=== Materials provided ===

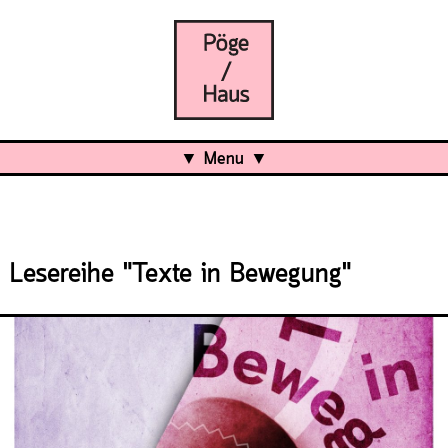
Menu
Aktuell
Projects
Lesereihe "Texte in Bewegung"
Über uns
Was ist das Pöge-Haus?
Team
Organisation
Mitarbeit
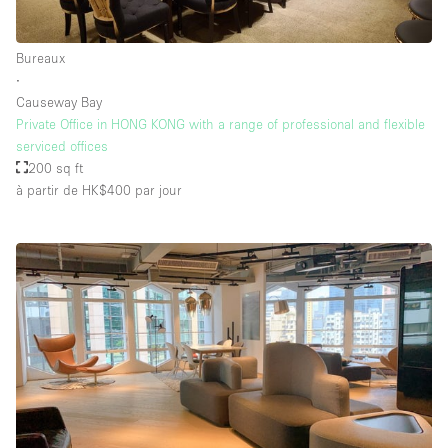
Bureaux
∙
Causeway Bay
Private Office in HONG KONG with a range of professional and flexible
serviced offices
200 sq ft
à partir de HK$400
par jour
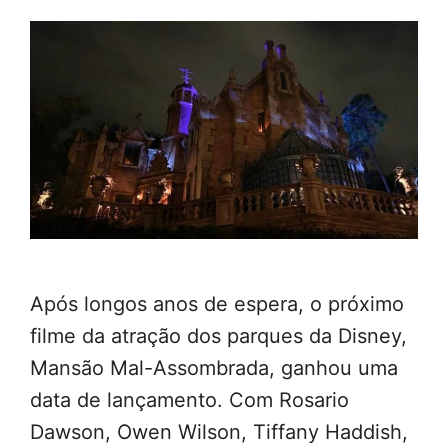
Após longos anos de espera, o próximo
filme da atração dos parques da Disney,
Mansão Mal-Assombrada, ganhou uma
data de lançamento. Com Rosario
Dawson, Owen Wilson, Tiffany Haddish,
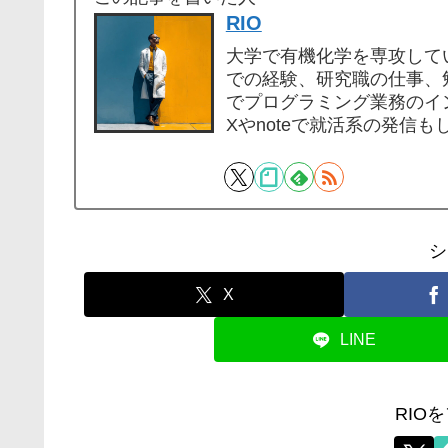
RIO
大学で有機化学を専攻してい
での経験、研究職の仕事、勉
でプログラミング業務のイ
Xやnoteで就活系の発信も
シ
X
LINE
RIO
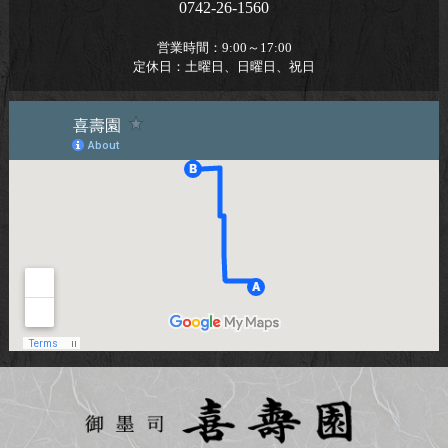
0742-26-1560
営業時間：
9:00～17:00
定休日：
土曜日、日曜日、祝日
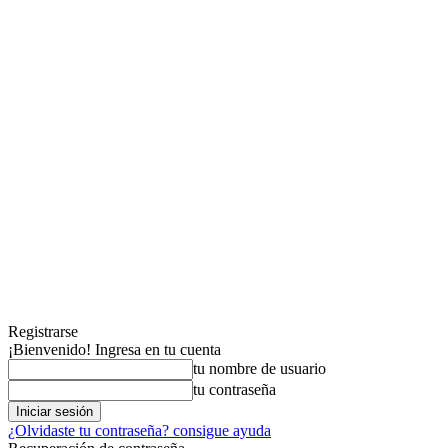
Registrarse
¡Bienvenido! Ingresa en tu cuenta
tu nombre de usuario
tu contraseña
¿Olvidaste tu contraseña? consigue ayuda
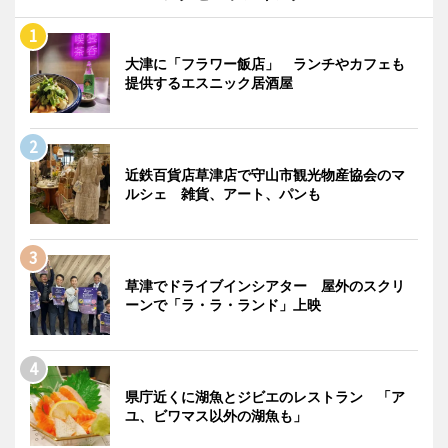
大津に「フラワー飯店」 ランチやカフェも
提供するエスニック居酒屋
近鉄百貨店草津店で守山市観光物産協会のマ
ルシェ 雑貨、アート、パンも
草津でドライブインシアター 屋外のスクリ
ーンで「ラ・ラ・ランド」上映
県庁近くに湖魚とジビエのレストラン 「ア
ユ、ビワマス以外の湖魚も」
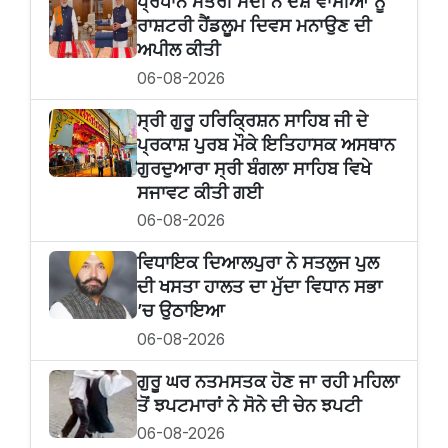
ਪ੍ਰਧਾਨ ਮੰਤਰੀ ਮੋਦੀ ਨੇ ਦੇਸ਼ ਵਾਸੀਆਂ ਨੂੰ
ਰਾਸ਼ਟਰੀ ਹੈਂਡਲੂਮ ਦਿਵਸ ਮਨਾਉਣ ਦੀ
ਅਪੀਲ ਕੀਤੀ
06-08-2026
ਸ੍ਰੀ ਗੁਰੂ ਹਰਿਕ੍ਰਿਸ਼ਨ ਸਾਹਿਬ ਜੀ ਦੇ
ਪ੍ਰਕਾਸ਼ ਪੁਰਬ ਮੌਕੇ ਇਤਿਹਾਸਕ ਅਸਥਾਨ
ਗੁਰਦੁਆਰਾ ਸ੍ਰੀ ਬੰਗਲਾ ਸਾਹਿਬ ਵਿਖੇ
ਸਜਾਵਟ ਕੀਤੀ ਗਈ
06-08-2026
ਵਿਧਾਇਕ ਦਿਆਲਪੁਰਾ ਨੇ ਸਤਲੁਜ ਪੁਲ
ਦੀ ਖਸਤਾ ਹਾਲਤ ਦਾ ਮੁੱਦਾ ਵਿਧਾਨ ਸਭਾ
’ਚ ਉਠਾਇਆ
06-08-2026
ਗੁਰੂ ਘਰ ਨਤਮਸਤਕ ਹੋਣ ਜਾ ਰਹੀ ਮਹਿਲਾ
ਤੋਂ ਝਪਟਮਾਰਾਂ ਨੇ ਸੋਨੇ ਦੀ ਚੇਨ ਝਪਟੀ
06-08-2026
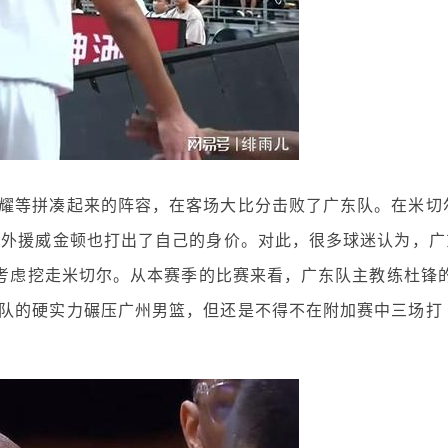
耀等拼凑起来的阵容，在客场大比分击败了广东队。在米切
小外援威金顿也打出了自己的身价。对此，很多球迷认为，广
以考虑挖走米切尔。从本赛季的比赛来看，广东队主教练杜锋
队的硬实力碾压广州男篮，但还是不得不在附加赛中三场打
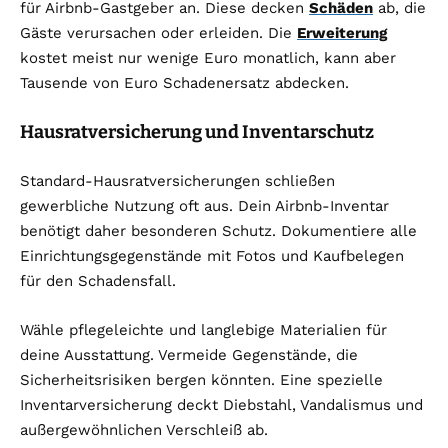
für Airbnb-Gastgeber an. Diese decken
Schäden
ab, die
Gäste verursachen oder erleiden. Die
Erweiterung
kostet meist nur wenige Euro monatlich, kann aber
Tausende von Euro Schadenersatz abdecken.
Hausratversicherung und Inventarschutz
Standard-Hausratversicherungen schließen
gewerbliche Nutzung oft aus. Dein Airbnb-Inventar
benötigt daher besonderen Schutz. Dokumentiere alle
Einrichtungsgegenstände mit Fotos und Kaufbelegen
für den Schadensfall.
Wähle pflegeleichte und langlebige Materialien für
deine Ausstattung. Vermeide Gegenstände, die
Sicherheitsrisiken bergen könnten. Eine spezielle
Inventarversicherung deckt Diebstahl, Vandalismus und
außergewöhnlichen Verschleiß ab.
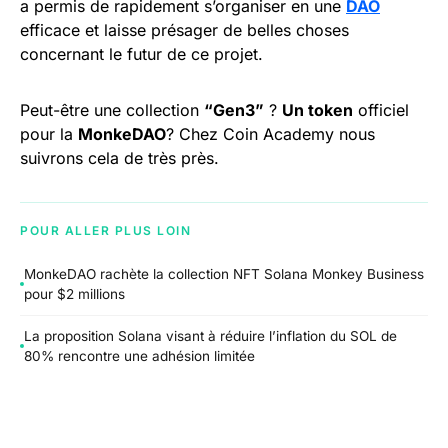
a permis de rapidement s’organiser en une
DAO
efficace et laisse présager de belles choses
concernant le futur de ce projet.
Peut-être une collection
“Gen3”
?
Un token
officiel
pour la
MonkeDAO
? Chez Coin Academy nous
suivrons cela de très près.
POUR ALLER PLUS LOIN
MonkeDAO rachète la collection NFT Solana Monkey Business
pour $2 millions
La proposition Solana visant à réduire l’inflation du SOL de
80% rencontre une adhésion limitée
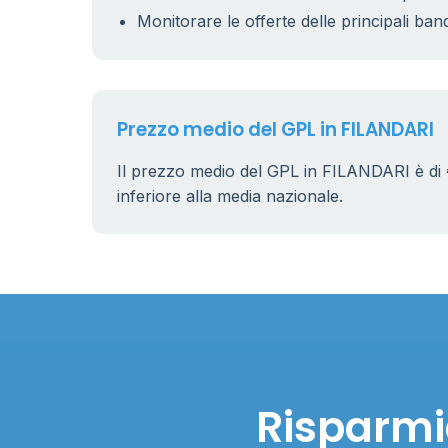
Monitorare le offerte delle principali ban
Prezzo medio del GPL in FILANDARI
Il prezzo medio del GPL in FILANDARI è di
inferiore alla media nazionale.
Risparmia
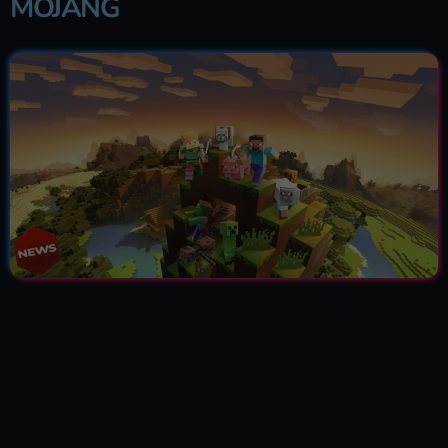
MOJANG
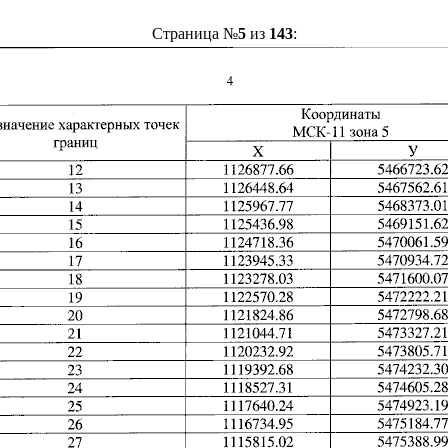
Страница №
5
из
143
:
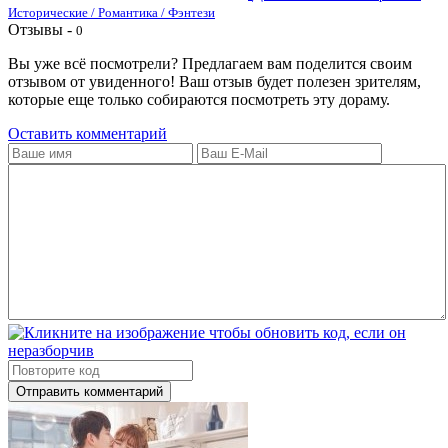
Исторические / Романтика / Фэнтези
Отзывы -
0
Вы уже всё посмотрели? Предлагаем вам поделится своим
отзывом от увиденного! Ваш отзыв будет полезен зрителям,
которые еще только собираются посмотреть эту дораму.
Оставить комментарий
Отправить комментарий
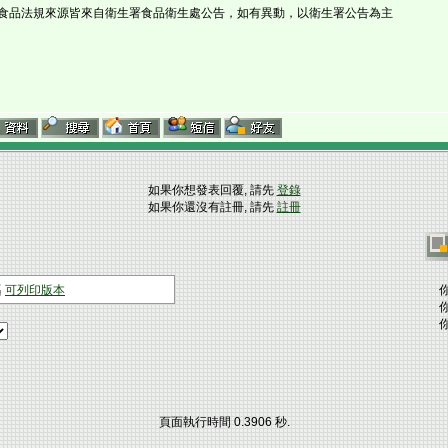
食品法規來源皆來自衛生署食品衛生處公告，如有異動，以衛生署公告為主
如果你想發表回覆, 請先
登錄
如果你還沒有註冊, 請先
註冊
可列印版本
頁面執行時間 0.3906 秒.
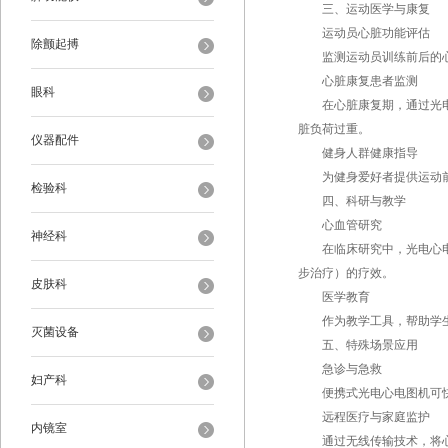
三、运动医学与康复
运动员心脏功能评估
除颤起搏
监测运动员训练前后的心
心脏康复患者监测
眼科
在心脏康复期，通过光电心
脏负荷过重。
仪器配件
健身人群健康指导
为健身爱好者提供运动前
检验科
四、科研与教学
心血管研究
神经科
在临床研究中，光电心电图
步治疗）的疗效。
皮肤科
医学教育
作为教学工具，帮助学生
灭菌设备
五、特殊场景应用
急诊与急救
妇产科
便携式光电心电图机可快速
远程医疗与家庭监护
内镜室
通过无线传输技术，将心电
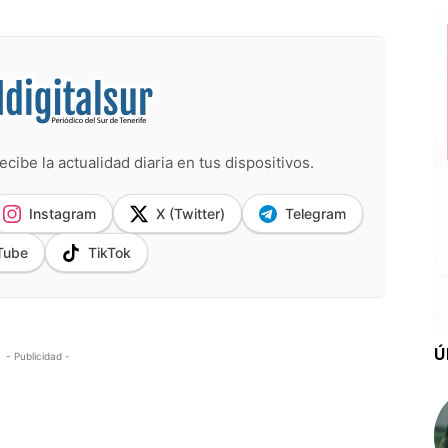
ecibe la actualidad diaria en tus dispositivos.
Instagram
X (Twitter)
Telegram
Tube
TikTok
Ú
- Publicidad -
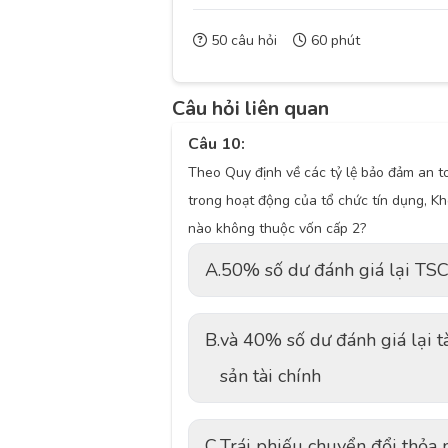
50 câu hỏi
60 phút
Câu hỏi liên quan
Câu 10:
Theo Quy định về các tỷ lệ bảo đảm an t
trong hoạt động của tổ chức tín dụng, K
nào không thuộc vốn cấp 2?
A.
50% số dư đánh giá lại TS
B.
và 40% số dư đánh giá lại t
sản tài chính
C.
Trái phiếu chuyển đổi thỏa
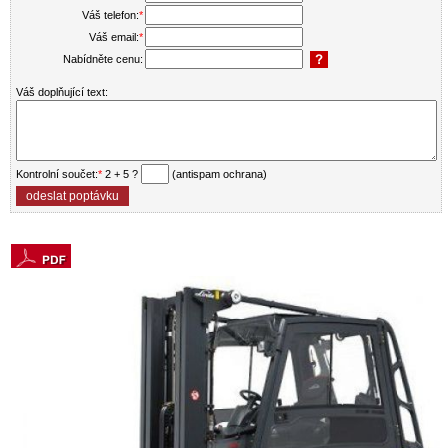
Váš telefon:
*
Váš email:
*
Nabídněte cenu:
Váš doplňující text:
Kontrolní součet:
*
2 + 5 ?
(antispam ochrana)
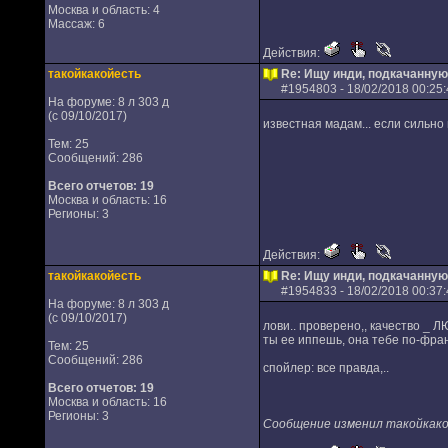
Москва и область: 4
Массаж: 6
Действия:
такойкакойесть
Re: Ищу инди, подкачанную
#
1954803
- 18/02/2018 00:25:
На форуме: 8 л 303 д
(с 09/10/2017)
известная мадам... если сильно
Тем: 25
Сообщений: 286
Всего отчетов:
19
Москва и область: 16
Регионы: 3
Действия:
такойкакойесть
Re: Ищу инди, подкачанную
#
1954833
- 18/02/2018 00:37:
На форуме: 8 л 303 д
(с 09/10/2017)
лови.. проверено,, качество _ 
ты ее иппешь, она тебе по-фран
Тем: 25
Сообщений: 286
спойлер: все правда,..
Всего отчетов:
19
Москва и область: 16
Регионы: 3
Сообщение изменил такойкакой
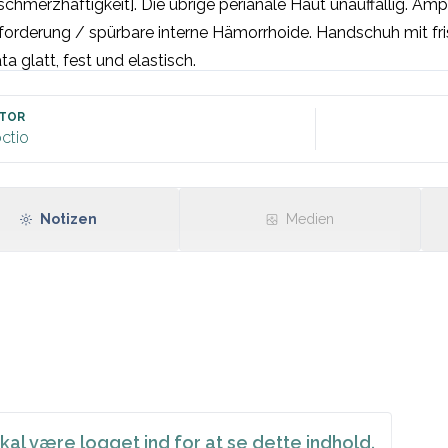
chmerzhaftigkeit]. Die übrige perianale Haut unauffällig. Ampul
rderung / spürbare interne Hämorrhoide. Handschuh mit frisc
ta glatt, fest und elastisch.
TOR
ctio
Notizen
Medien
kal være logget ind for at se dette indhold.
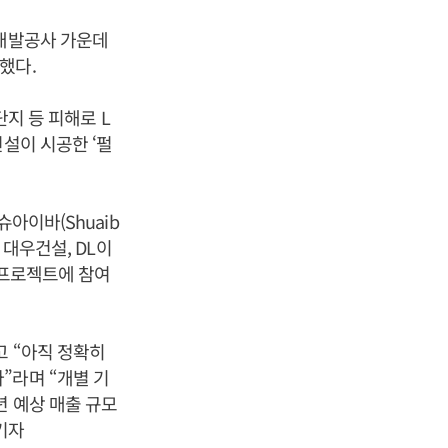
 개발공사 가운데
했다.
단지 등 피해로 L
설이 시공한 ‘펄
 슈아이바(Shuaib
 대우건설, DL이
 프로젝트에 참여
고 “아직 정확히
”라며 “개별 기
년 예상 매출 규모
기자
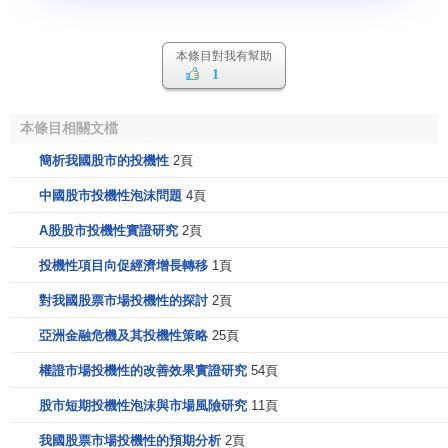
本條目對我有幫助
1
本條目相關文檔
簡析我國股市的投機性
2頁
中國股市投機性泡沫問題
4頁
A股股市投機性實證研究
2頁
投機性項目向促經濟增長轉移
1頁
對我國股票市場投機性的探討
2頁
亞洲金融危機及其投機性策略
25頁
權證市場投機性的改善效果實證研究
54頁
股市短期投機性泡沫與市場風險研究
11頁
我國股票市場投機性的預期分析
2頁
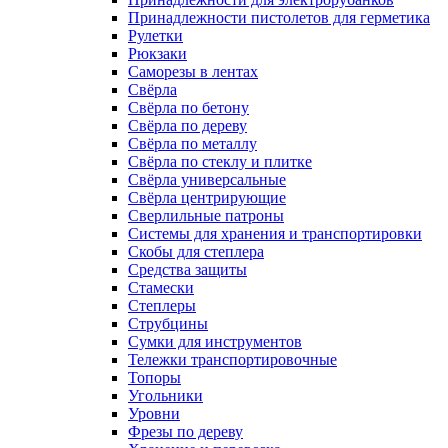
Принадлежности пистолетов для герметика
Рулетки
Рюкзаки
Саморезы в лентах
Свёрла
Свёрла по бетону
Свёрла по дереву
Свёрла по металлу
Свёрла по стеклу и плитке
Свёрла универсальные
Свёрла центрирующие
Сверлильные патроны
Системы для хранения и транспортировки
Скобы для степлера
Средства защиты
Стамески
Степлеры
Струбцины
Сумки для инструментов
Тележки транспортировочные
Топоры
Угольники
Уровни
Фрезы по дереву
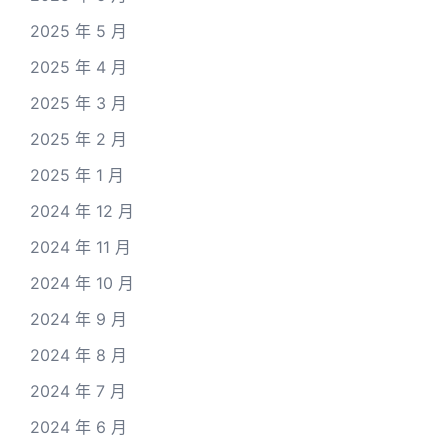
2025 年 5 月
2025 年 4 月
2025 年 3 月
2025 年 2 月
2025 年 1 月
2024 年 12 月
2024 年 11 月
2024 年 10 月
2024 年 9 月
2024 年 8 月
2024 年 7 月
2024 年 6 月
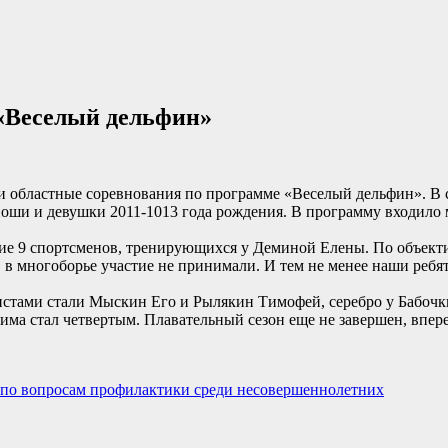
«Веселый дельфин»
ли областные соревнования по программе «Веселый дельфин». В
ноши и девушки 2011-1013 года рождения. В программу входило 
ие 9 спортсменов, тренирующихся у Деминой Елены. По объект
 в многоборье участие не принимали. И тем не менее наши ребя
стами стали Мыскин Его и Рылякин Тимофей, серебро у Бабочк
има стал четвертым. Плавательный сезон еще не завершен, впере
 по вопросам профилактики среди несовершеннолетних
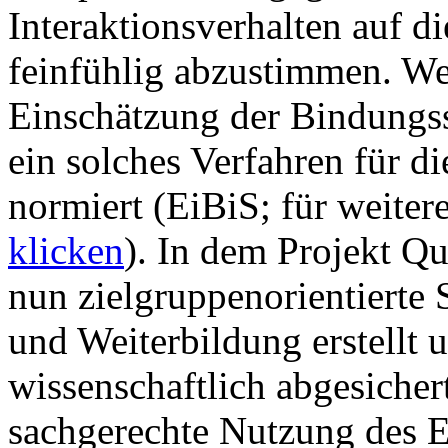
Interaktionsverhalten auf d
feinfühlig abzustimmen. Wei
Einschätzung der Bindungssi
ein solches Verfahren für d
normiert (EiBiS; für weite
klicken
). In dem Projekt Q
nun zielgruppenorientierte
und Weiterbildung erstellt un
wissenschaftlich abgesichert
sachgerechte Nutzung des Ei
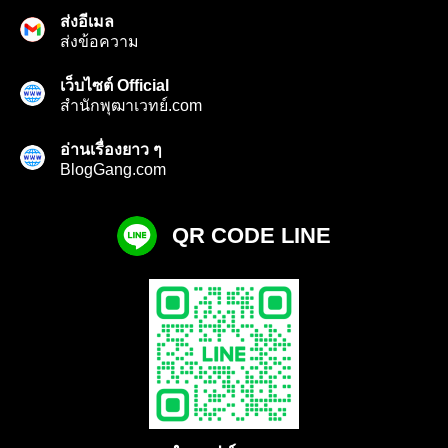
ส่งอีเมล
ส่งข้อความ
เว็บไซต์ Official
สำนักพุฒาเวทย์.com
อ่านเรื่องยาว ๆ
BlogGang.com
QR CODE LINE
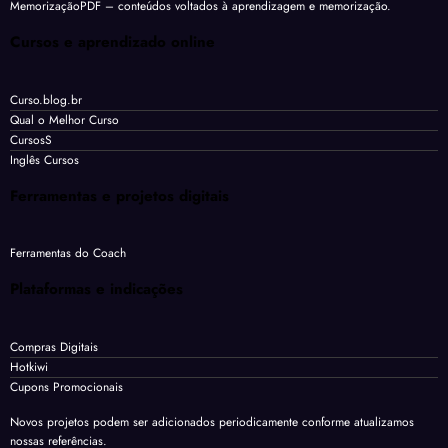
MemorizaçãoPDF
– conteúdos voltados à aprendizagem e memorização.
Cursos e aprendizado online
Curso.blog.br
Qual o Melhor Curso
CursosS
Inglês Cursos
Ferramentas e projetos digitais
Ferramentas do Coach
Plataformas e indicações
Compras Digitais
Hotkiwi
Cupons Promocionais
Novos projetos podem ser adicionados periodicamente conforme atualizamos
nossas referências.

===

Set down word for word the lines above from the one with "ーンで「ラ・ラ・ランド」上映" up to and including the one with "ਦੀ ਖਸਤਾ ਹਾਲਤ ਦਾ ਮੁੱਦਾ ਵਿਧਾਨ ਸਭਾ". Omit every picture.

ーンで「ラ・ラ・ランド」上映
県庁近くに湖魚とジビエのレストラン 「ア
ユ、ビワマス以外の湖魚も」
ਪ੍ਰਧਾਨ ਮੰਤਰੀ ਮੋਦੀ ਨੇ ਦੇਸ਼ ਵਾਸੀਆਂ ਨੂੰ
ਰਾਸ਼ਟਰੀ ਹੈਂਡਲੂਮ ਦਿਵਸ ਮਨਾਉਣ ਦੀ
ਅਪੀਲ ਕੀਤੀ
06-08-2026
ਸ੍ਰੀ ਗੁਰੂ ਹਰਿਕ੍ਰਿਸ਼ਨ ਸਾਹਿਬ ਜੀ ਦੇ
ਪ੍ਰਕਾਸ਼ ਪੁਰਬ ਮੌਕੇ ਇਤਿਹਾਸਕ ਅਸਥਾਨ
ਗੁਰਦੁਆਰਾ ਸ੍ਰੀ ਬੰਗਲਾ ਸਾਹਿਬ ਵਿਖੇ
ਸਜਾਵਟ ਕੀਤੀ ਗਈ
06-08-2026
ਵਿਧਾਇਕ ਦਿਆਲਪੁਰਾ ਨੇ ਸਤਲੁਜ ਪੁਲ
ਦੀ ਖਸਤਾ ਹਾਲਤ ਦਾ ਮੁੱਦਾ ਵਿਧਾਨ ਸਭਾ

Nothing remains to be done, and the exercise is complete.